Economic turnarounds start with those who eye the economy's healthy aspects.
Recessions end when people finally focus on an economy's strengths more than its frailties. This week, global markets became gripped by fears of a possible US recession. So what would it take to end this recession before it starts?
It would require American consumers, as well as investors and banks, to buck the raging herd of bears and look at what still drives the world's largest economy – while also pruning away what has not proven of value.

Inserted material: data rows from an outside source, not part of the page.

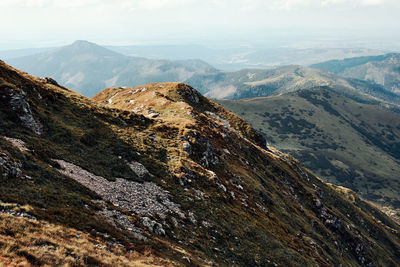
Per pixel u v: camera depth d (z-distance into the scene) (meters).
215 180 52.25
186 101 112.56
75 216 22.22
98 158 40.47
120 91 135.25
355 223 138.62
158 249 24.91
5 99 37.12
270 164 102.62
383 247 139.88
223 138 83.69
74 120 47.97
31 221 18.17
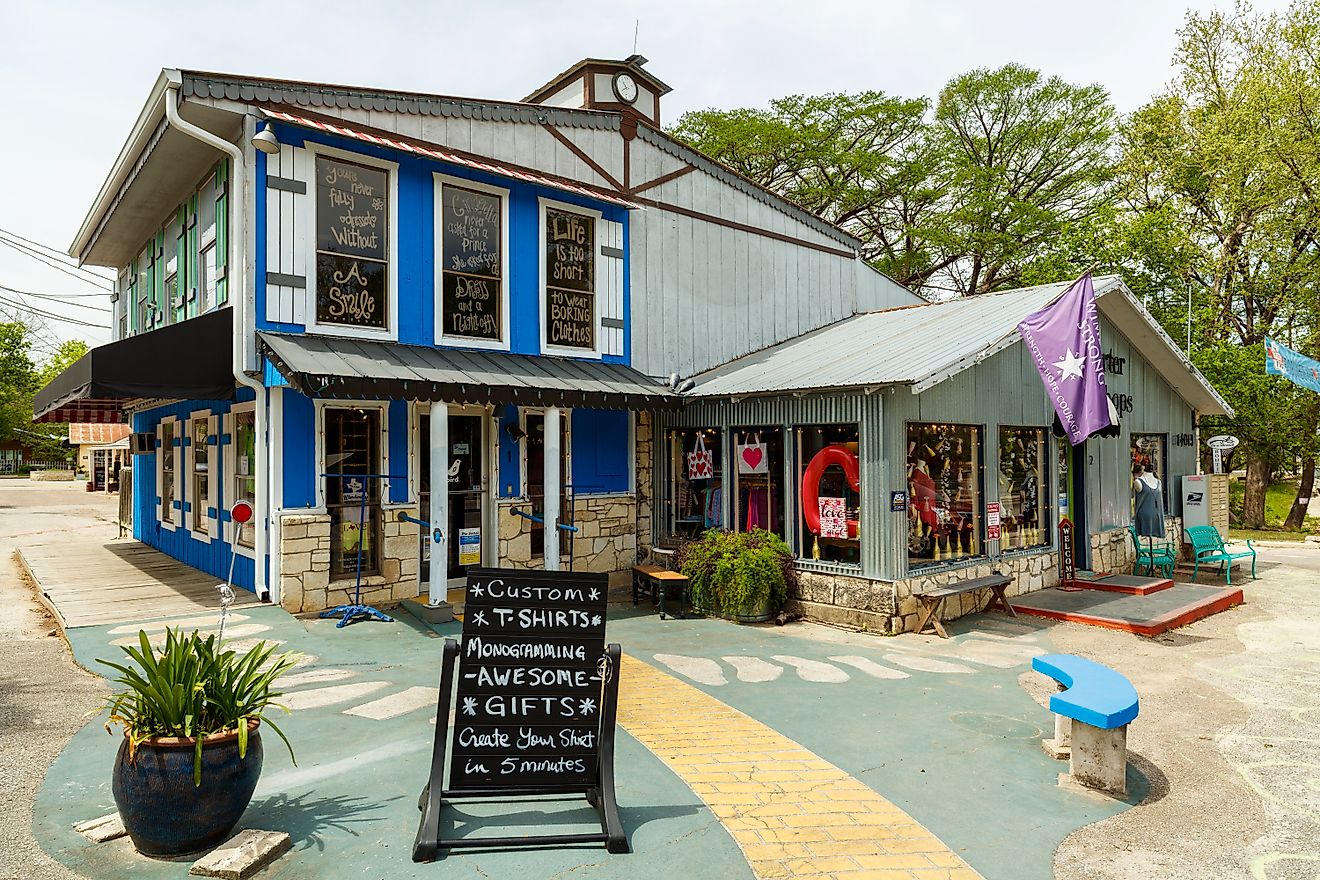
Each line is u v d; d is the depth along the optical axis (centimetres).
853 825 417
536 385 916
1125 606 984
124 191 1129
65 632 752
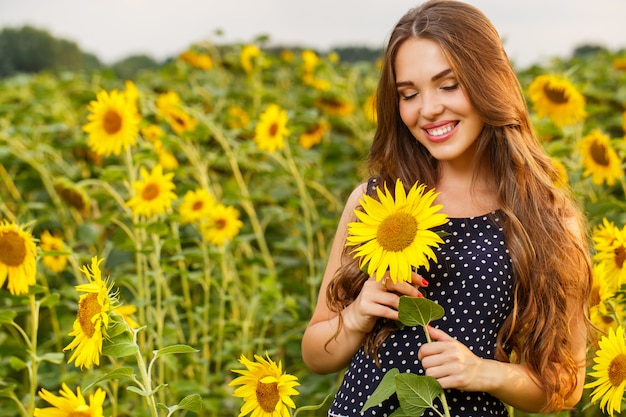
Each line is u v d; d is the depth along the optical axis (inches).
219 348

Economic positives in the United States can still be found in many areas. The education and healthcare industries, a $3.5 trillion economy unto themselves, will continue to be strong. Midwest grain farmers can't meet world demand. Investments in telecommunications and energy remain strong. The US dollar is still the king of currencies. Export markets are now more than twice as large a share of GDP as US home construction. And the necessary shakeout in house prices is well under way as more banks write off bad loans and receive large foreign investments.
Workers still sock away money in 401(k)s with an eye on the long term. Joblessness is up slightly (and still low) but claims for unemployment insurance have dropped.
And interest rates remain low enough to spur investments, especially after Tuesday's emergency 0.75 percentage-point drop by the Federal Reserve in the type of interest rate that banks charge each other.
The wise need to look at the healthy fundamentals more than to the Chicken Littles who sell fear as a commodity and revel in their self-reinforcing predictions.